Los tiempos están cambiando. Nuestra cultura se abre a las nuevas tendencias en la crianza que llegan de EEUU y los países nórdicos y anglosajones. Gracias a las mamás que se atreven a probar y a los negocios que apuestan por ello, nuestras ciudades están volviéndose más abiertas a las familias con bebés.

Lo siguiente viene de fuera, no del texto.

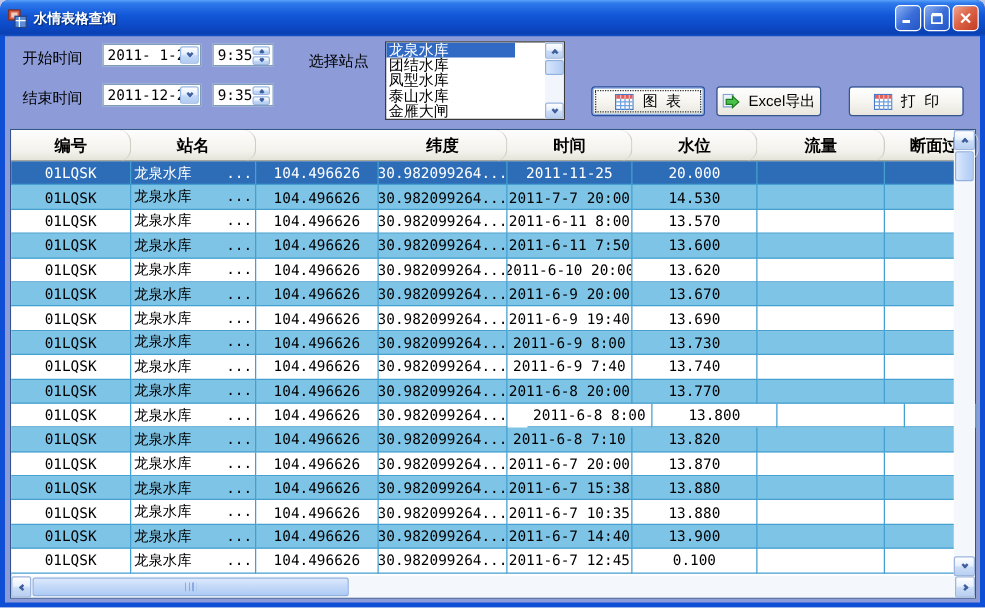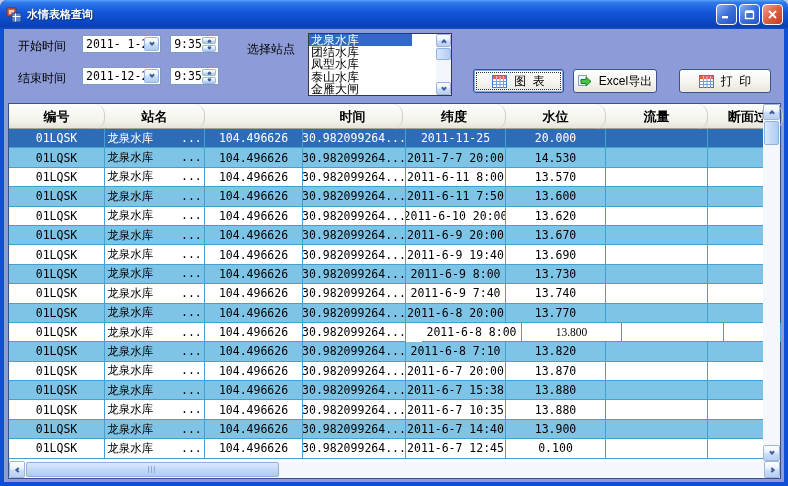--- a/index.html
+++ b/index.html
@@ -204,22 +204,22 @@
       </svg>
     </span>
     <span>打  印</span>
   </div>
 
   <div class="grid">
     <div class="grid-header" id="grid-header">
         <div class="hcell" style="width: 96px;">编号</div>
         <div class="hcell" style="width: 100px;">站名</div>
         <div class="hcell" style="width: 98px; margin-top: 41px;">经度</div>
+        <div class="hcell" style="width: 103px;">纬度</div>
         <div class="hcell" style="width: 100px;">时间</div>
-        <div class="hcell" style="width: 103px;">纬度</div>
         <div class="hcell" style="width: 100px;">水位</div>
         <div class="hcell" style="width: 102px;">流量</div>
         <div class="hcell" style="width: 57px; margin-left: 18px;">断面过水</div>
       </div>
     <div class="grid-body" id="grid-body">
         <div class="grow sel">
           <div class="gcell" style="width: 96px;">01LQSK</div>
           <div class="gcell" style="width: 100px;">龙泉水库    ...</div>
           <div class="gcell" style="width: 98px;">104.496626</div>
           <div class="gcell" style="width: 103px;">30.982099264...</div>
@@ -317,21 +317,21 @@
           <div class="gcell" style="width: 100px;">13.770</div>
           <div class="gcell" style="width: 102px;"></div>
           <div class="gcell" style="width: 57px;"></div>
         </div>
         <div class="grow">
           <div class="gcell" style="width: 96px;">01LQSK</div>
           <div class="gcell" style="width: 100px;">龙泉水库    ...</div>
           <div class="gcell" style="width: 98px;">104.496626</div>
           <div class="gcell" style="width: 103px;">30.982099264...</div>
           <div class="gcell" style="width: 100px; margin-left: 16px;">2011-6-8 8:00</div>
-          <div class="gcell" style="width: 100px; font-family: Liberation Serif, serif;">13.800</div>
+          <div class="gcell" style="width: 100px;">13.800</div>
           <div class="gcell" style="width: 102px;"></div>
           <div class="gcell" style="width: 57px;"></div>
         </div>
         <div class="grow alt">
           <div class="gcell" style="width: 96px;">01LQSK</div>
           <div class="gcell" style="width: 100px;">龙泉水库    ...</div>
           <div class="gcell" style="width: 98px;">104.496626</div>
           <div class="gcell" style="width: 103px;">30.982099264...</div>
           <div class="gcell" style="width: 100px;">2011-6-8 7:10</div>
           <div class="gcell" style="width: 100px;">13.820</div>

Al origen de ésta propuesta en concreto, una mamá. La idea prende en la agenda de los cines Maldà y se hace eco en un grupo de Facebook (Sesiones matinales de cine para padres con bebés en Barcelona) creado por otra mamá y que en sólo una semana consigue tener más de 150 miembros.
Es algo tan innovador en nuestra cultura y sociedad que muchos de mis amigos no acaban de creerse bien la propuesta ¿Cómo? ¿Pero de verdad vas con tu bebé al cine? ¿Pero te deja ver la película? Yo contestaría que si bien no hay que ser muy exigente y estar a la escucha de tu hijo o pasaréis un mal rato… la verdad es que la experiencia es satisfactoria y lo más importante ¡puedes hacerlo! ¡Cuantas mamis conozco que sueñan con ir al cine! Parece ser una de las actividades sociales que más hechamos de menos los papis urbanitas.
El domingo que elegimos para probar, Leo decidió hacer una siesta justo antes de entrar. Esto acabó con nuestras esperanzas de que durmieses durante la peli. ¡Mejor así! recomiendo a los papis de entrar en el cine sin expectativas, abiertos a la experiencia y con ganas de fluir. A nosotros nos trajo buenos resultados. Para empezar, el ambiente es divertido. Allá estábamos todos medio cómplices, con la impresión de estar haciendo algo que hasta ahora nos había sido vetado. ¡Entrar en el templo del silencio con nuestro impredecible bebé!. El recibimiento es espectacular, en la taquilla nos indican que podemos subir con el cochecito (tienen un montacargas) y plegarlo o dejarlo bajo la pantalla. Los que vienen con mochila lo tienen aún más cómodo.
La sala es bastante espaciosa y si te sientas en los laterales de la fila tienes fácil acceso a los amplios pasillos ideales para pasear en mochila si tu bebé se cansa de estar sentado en tus brazos. Los que gatean se lo pasan pipa serpenteando la moqueta (bastante limpia por cierto) y los que ya corretean como el mío, flipan con las lucecitas azules que iluminan los pasillos y explorando entre las filas libres de peligro (no se les puede quitar el ojo de encima, pero con la puerta cerrada no pueden ir muy lejos).
Al fondo de la sala han habilitado una mesita baja donde puedes cambiar al bebé. Sinceramente, prefiero ésta opción al cambiador de plástico en el que Leo nunca se dejó atar y en el que a cada salto temía por su seguridad al estar a tanta altura del suelo.
Con su papi nos íbamos turnando y la película se dejó ver. Se trataba de “El concierto” una comedia tierna y divertida cuya escena final con el Concierto de Tchaikovsky para violín en re mayor dejó a Leo extasiado y pidiendo más. ¿Para cuando una sesión matinal de conciertos de música clásica en el Ateneu?